Author: Moore Stephens
Mauritius has been a popular location for international investors.One of the main reasons is the favourable tax conditions prevailing in Mauritius, including:
- a vast array of treaties with various countries avoiding double taxation
- the absence of capital gains tax
- a low effective company tax rate
- no withholding taxes on interest, dividends, royalties
A tax treaty has been in place between South Africa and Mauritius since 1997. In addition, South African investors have used Mauritius as a means of investing in other countries with which Mauritius has treaties, most notably other African countries. Similarly, international investors from other countries that have tax treaties with Mauritius have used the latter’s jurisdiction to invest in South Africa. South Africa entered into a new treaty with Mauritius on 17 May 2013, which will bring about some notable changes for both South African and international investors.
The new treaty is still to be approved by Parliament and published in the Government Gazette in terms of section 108 of the Income Tax Act No. 58 of 1962 (the Act). The treaty also still needs to be ratified by Mauritius. It is expected the treaty will take effect as from 1 January 2015.
South African Investors
With regard to the determination of tax residency, and specifically the tie-breaker rule that applies in cases where both Mauritius and South Africa claim that a particular company is a tax resident in their respective jurisdictions, the treaty has been considerably changed.In such instances, the company will, for the purposes of the treaty, be regarded as only being resident in the country in which that company has its place of effective management.
The new treaty provides that where a company is a resident of both states, “the competent authorities of the Contracting States shall by mutual agreement endeavour to settle the question and determine the mode of application of the Agreement to such person”. It further also provides that in “the absence of such agreement such person shall be considered to be outside the scope of the Agreement”.
It is possible that for treaty purposes, a Mauritian incorporated company could find itself no longer being a tax resident of Mauritius, but a tax resident of South Africa, should Mauritius and South Africa agree upon this. This might transpire despite the fact that the company may have attempted to arrange its affairs in such a way that its place of effective management is in Mauritius. The treaty is silent on what principles will be applied by the two countries in coming to any such agreement. The administrative process involved in reaching such agreement is also not spelt out, and whether the company will be allowed to make representations.
If no agreement is reached between Mauritius and South Africa, the treaty will be null and void, and the company, as a dual resident, will be subject to tax in both South Africa and Mauritius. Even though the company could potentially claim relief in terms of section 6 quat of the Act, it is likely it would end up paying more tax than it would have otherwise. Should the South African Revenue Service (SARS) believe that a Mauritian company is effectively managed in South Africa and therefore a resident in terms of domestic law, SARS will tax that company in South Africa, irrespective of whether Mauritius agrees that the company is resident in South Africa or not.
International investors investing in South Africa via Mauritius will also be affected.According to the current treaty, a Mauritian tax resident company holding shares in a South African subsidiary will not be subject to capital gains tax on the disposal of such shares, despite the fact that the South African subsidiary holds immovable property and the sale of the shares indirectly constitutes a sale of that immovable property. According to the new treaty, Mauritian companies holding shares in South African subsidiaries, the shares of which derive more than half their value from immovable property, may now be taxed in South Africa on the gains arising from a disposal of those shares.

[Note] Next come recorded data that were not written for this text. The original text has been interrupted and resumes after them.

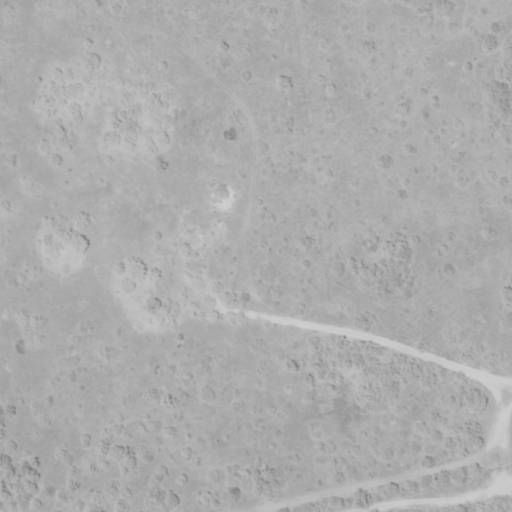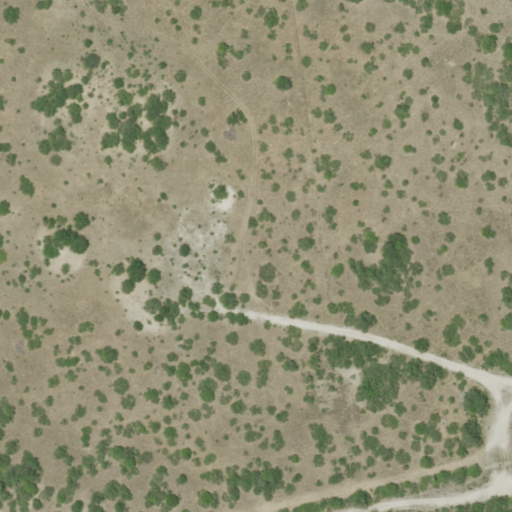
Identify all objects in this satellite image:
road: (508, 511)
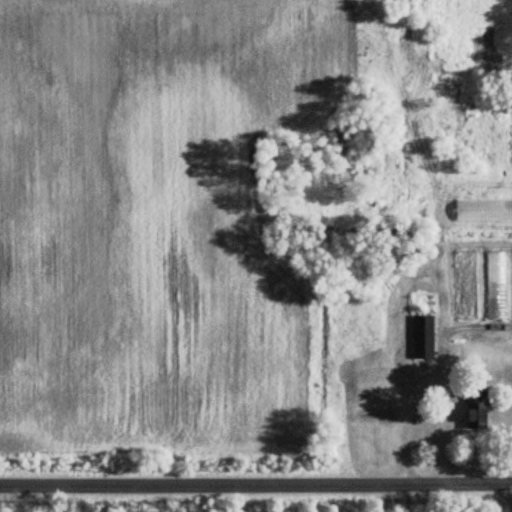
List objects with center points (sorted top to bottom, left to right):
building: (484, 209)
building: (497, 285)
building: (466, 286)
building: (424, 337)
building: (478, 414)
road: (438, 422)
road: (256, 479)
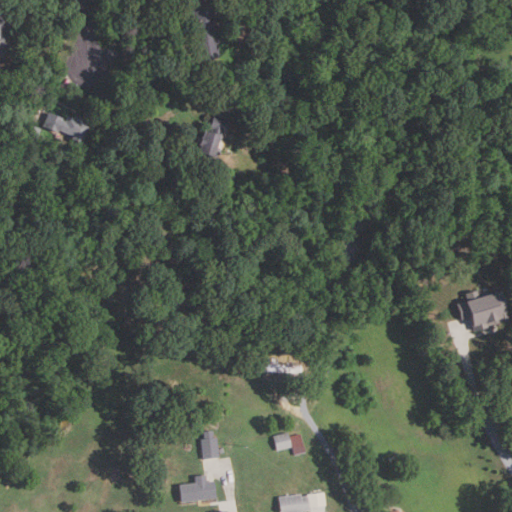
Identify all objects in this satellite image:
building: (205, 22)
building: (204, 31)
road: (89, 33)
building: (4, 35)
building: (2, 40)
road: (150, 63)
building: (67, 124)
building: (63, 126)
building: (27, 133)
building: (211, 133)
building: (210, 136)
building: (485, 306)
building: (479, 307)
building: (277, 367)
road: (480, 406)
building: (280, 440)
building: (289, 441)
building: (209, 442)
building: (296, 443)
building: (207, 444)
building: (221, 450)
road: (331, 454)
building: (396, 461)
building: (195, 488)
building: (198, 488)
building: (314, 498)
building: (301, 501)
building: (290, 503)
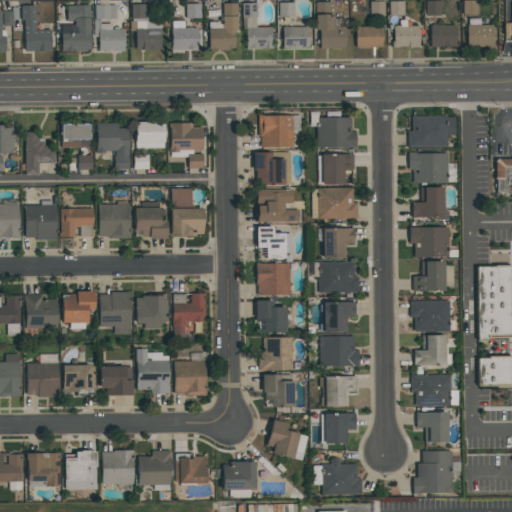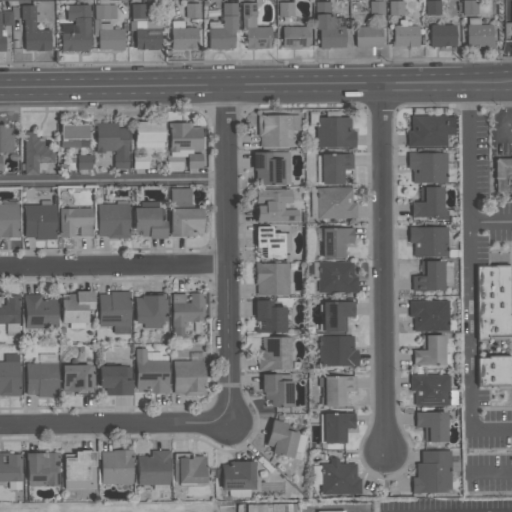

Another important change is the provision for withholding tax on interest and royalties. Under the current treaty,interest and royalties paid by South African subsidiaries to their Mauritian holding company would only be taxed in Mauritius, as long as the Mauritian company is the beneficial owner, and subject to certain other exceptions. The new treaty makes provision for South Africa to withhold tax on interest and royalty payments disbursed by South African subsidiaries to a Mauritian holding company. Tax on interest and royalties will be limited to 10% and 5% respectively.
With regard to dividends, the current treaty stipulates that South Africa can only tax dividends at a maximum rate of 5% where the Mauritian company holds at least 10% of the shares in the South African subsidiary. The maximum rate of 10% applies to all remaining cases. The new treaty also provides for a maximum rate of 5% where the Mauritian company holds at least 10% of the shares in the South African subsidiary, but the maximum rate for all other cases has been increased to 15%, which is equivalent to South Africa’s current dividends tax rate. The aforementioned also applies to the extent that Mauritius imposes withholding taxes on dividends, royalties and interest, but Mauritius generally does not impose such taxes (except under limited circumstances).
It seems at least one reason for South Africa entering into the new treaty is to steer away investment in Africa via Mauritius, and to redirect it to South Africa. This would encourage international investors to establish South Africa for company headquarters. SARS and National Treasury would favour South Africa as the base for international investment in other African countries. It remains to be seen whether their efforts will have the desired consequence.